I think I’ll try some barrel fermentation of my SB this year, but I can’t afford barrels at $900 for a 60-gallon container. I love that hint of oak, vanilla and smoke from barrels, and I can achieve that by adding some Heinrich Oak Alternative Oak Shavings, which I can add right at the crusher to give my wine “structure, toastiness and vanilla.”

If the fruit comes in with too much acidity (as it might this year), I can adjust it by adding some potassium carbonate (potash). On the other hand, if the pH is too high, I can lower it with some tartaric, fumaric, malic or citric acid.

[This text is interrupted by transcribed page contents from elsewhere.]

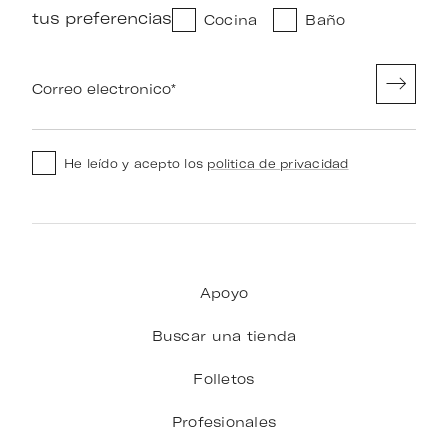
tus preferencias
Cocina
Baño
Correo electronico
*
He leído y acepto los
politica de privacidad
Apoyo
Buscar una tienda
Folletos
Profesionales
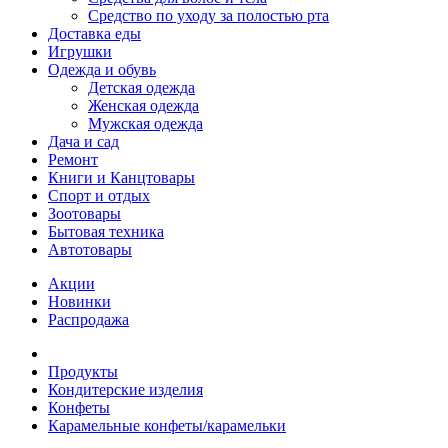
Средство по уходу за полостью рта
Доставка еды
Игрушки
Одежда и обувь
Детская одежда
Женская одежда
Мужская одежда
Дача и сад
Ремонт
Книги и Канцтовары
Спорт и отдых
Зоотовары
Бытовая техника
Автотовары
Акции
Новинки
Распродажа
Продукты
Кондитерские изделия
Конфеты
Карамельные конфеты/карамельки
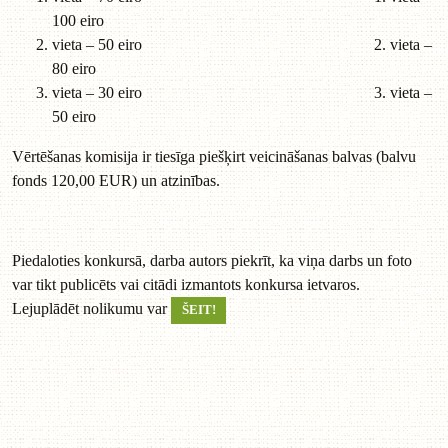
100 eiro
vieta – 50 eiro 2. vieta –
80 eiro
vieta – 30 eiro 3. vieta –
50 eiro
Vērtēšanas komisija ir tiesīga piešķirt veicināšanas balvas (balvu
fonds 120,00 EUR) un atzinības.
Piedaloties konkursā, darba autors piekrīt, ka viņa darbs un foto
var tikt publicēts vai citādi izmantots konkursa ietvaros.
Lejuplādēt nolikumu var
ŠEIT!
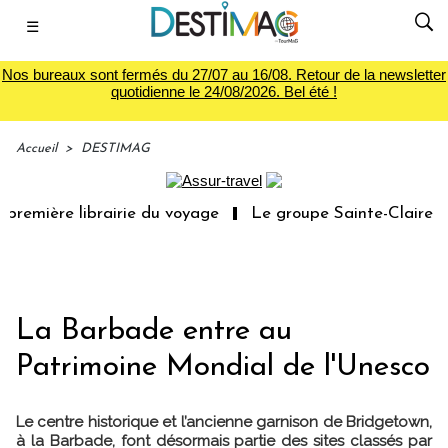
☰
Nos bureaux sont fermés du 27/07 au 16/08. Retour de la newsletter
quotidienne le 24/08/2026. Bel été !
Accueil
>
DESTIMAG
première librairie du voyage
Le groupe Sainte-Claire ra
La Barbade entre au
Patrimoine Mondial de l'Unesco
Le centre historique et l’ancienne garnison de Bridgetown,
à la Barbade, font désormais partie des sites classés par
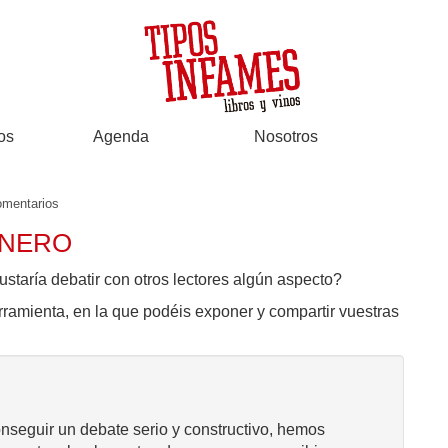
os
Agenda
Nosotros
mentarios
ONERO
ustaría debatir con otros lectores algún aspecto?
rramienta, en la que podéis exponer y compartir vuestras
onseguir un debate serio y constructivo, hemos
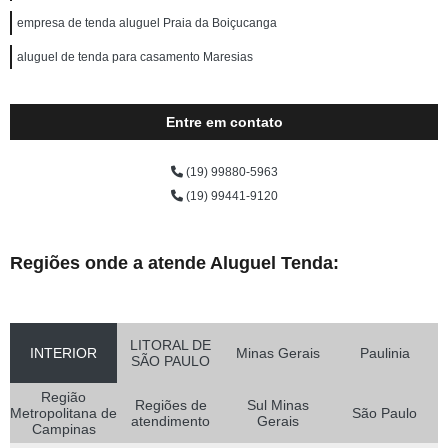
empresa de tenda aluguel Praia da Boiçucanga
aluguel de tenda para casamento Maresias
Entre em contato
(19) 99880-5963
(19) 99441-9120
Regiões onde a atende Aluguel Tenda:
LITORAL DE
INTERIOR
Minas Gerais
Paulinia
SÃO PAULO
Região
Regiões de
Sul Minas
Metropolitana de
São Paulo
atendimento
Gerais
Campinas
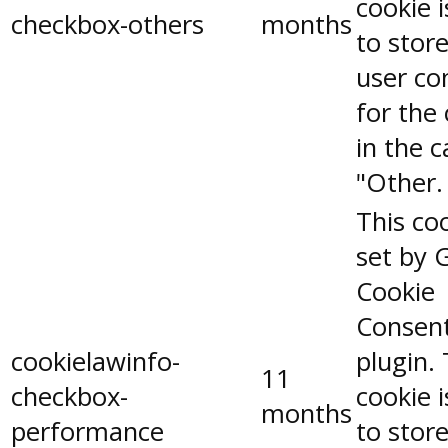
cookie 
checkbox-others
months
to stor
user co
for the
in the 
"Other.
This coo
set by 
Cookie
Consen
cookielawinfo-
plugin.
11
checkbox-
cookie 
months
performance
to stor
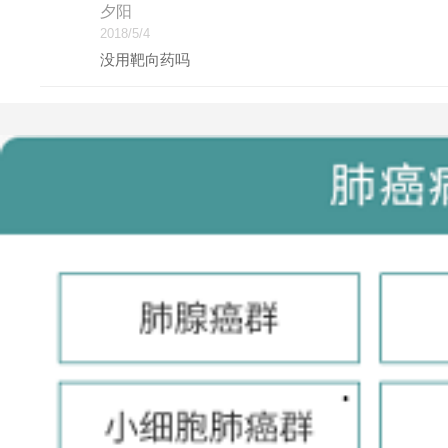
夕阳
2018/5/4
没用靶向药吗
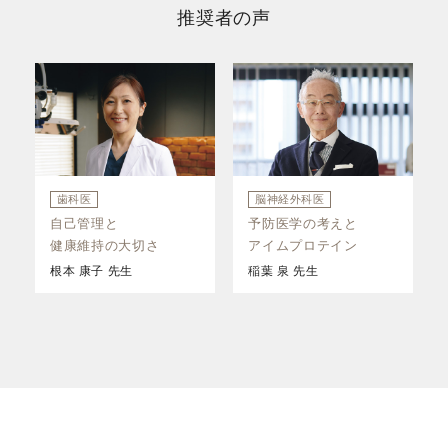
推奨者の声
歯科医
脳神経外科医
自己管理と
予防医学の考えと
健康維持の大切さ
アイムプロテイン
根本 康子 先生
稲葉 泉 先生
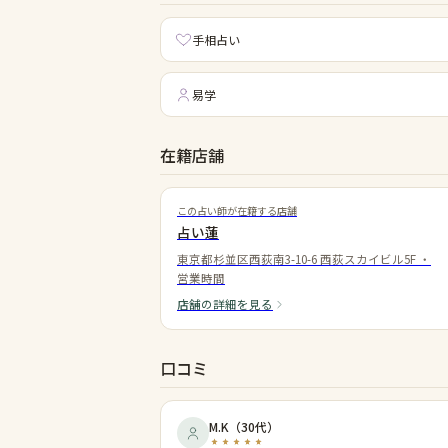
手相占い
易学
在籍店舗
この占い師が在籍する店舗
占い蓮
東京都杉並区西荻南3-10-6 西荻スカイビル5F
・
営業時間
店舗の詳細を見る
口コミ
M.K
（
30代
）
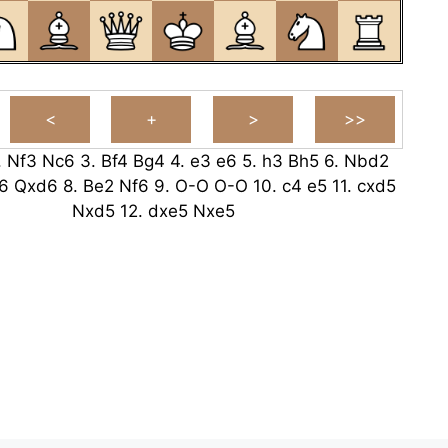
.
Nf3
Nc6
3.
Bf4
Bg4
4.
e3
e6
5.
h3
Bh5
6.
Nbd2
6
Qxd6
8.
Be2
Nf6
9.
O-O
O-O
10.
c4
e5
11.
cxd5
Nxd5
12.
dxe5
Nxe5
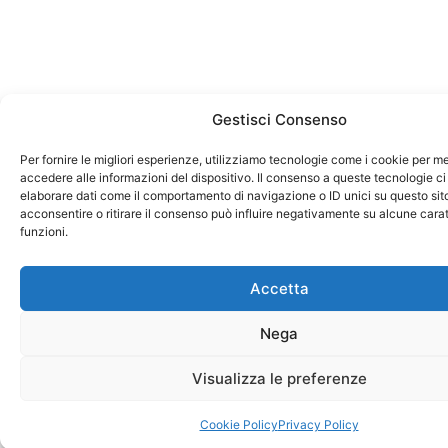
Gestisci Consenso
Per fornire le migliori esperienze, utilizziamo tecnologie come i cookie per 
accedere alle informazioni del dispositivo. Il consenso a queste tecnologie ci
elaborare dati come il comportamento di navigazione o ID unici su questo sit
acconsentire o ritirare il consenso può influire negativamente su alcune carat
funzioni.
Accetta
Nega
Visualizza le preferenze
Cookie Policy
Privacy Policy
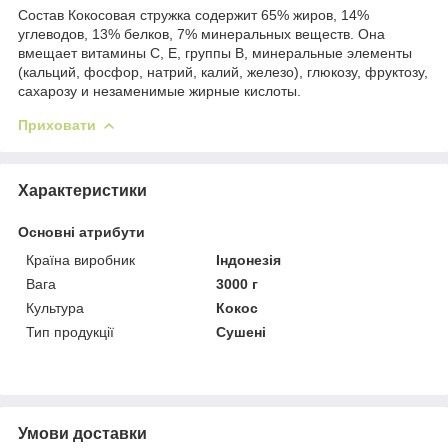
Состав Кокосовая стружка содержит 65% жиров, 14%
углеводов, 13% белков, 7% минеральных веществ. Она
вмещает витамины С, Е, группы В, минеральные элементы
(кальций, фосфор, натрий, калий, железо), глюкозу, фруктозу,
сахарозу и незаменимые жирные кислоты.
Приховати
Характеристики
Основні атрибути
Країна виробник
Індонезія
Вага
3000 г
Культура
Кокос
Тип продукції
Сушені
Умови доставки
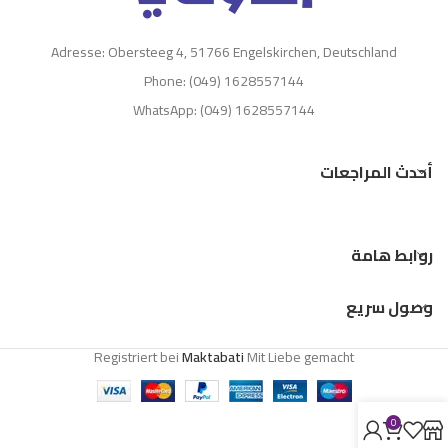
Adresse: Obersteeg 4, 51766 Engelskirchen, Deutschland
Phone: (049) 1628557144
WhatsApp: (049) 1628557144
أحدث المراجعات
روابط هامة
وصول سريع
Registriert bei
Maktabati
Mit Liebe gemacht
0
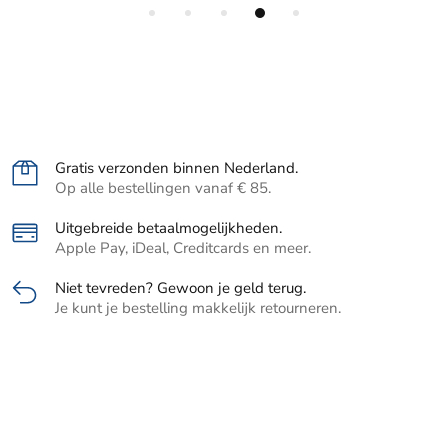
Gratis verzonden binnen Nederland.
Op alle bestellingen vanaf € 85.
Uitgebreide betaalmogelijkheden.
Apple Pay, iDeal, Creditcards en meer.
Niet tevreden? Gewoon je geld terug.
Je kunt je bestelling makkelijk retourneren.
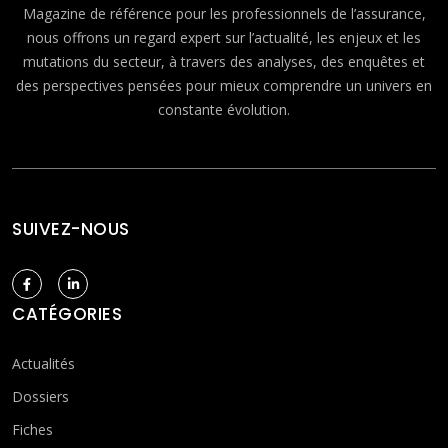
Magazine de référence pour les professionnels de l’assurance,
nous offrons un regard expert sur l’actualité, les enjeux et les
mutations du secteur, à travers des analyses, des enquêtes et
des perspectives pensées pour mieux comprendre un univers en
constante évolution.
SUIVEZ-NOUS
CATÉGORIES
Actualités
Dossiers
Fiches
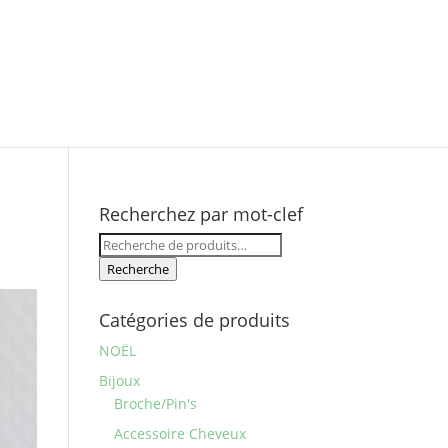
Recherchez par mot-clef
Recherche
pour :
Recherche
Catégories de produits
NOËL
Bijoux
Broche/Pin's
Accessoire Cheveux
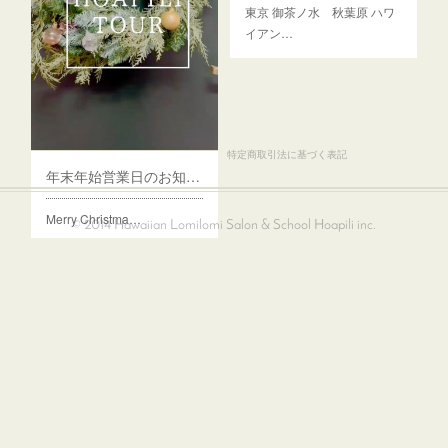
東京 御茶ノ水 秋葉原 ハワ
イアン…
プライバシーポリシー
特定商取引法に基づく表記
年末年始営業日のお知らせ
Merry Christma…
© 2014 Hawaiian Lomilomi Salon & School Hoapili inc.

Sometimes, the wine needs a little fine-tuning once it’s fermented. To keep it from turning brown, I’ll have some Defy-Ox (mostly ascorbic acid, or vitamin C) handy. In case it does turn brown, I’ll get some Phenol-Fine clarifier and deodorizer.

To make sure it’s not cloudy, I’ll add some pure bentonite clay, Puri-Bent. Later, before bottling, I’ll probably smooth out any harshness with Isinglass, made from “collagen from the swim bladders of sturgeon” and not (as I’m sure you thought) curtains from the surrey with the fringe on top.

Before bottling, I may use some LGA-20 Gum Arabic Solution that comes from Acacia trees and “increases roundness on the palate as well as body and structure.”

Maybe not, though. I hate messing with nature.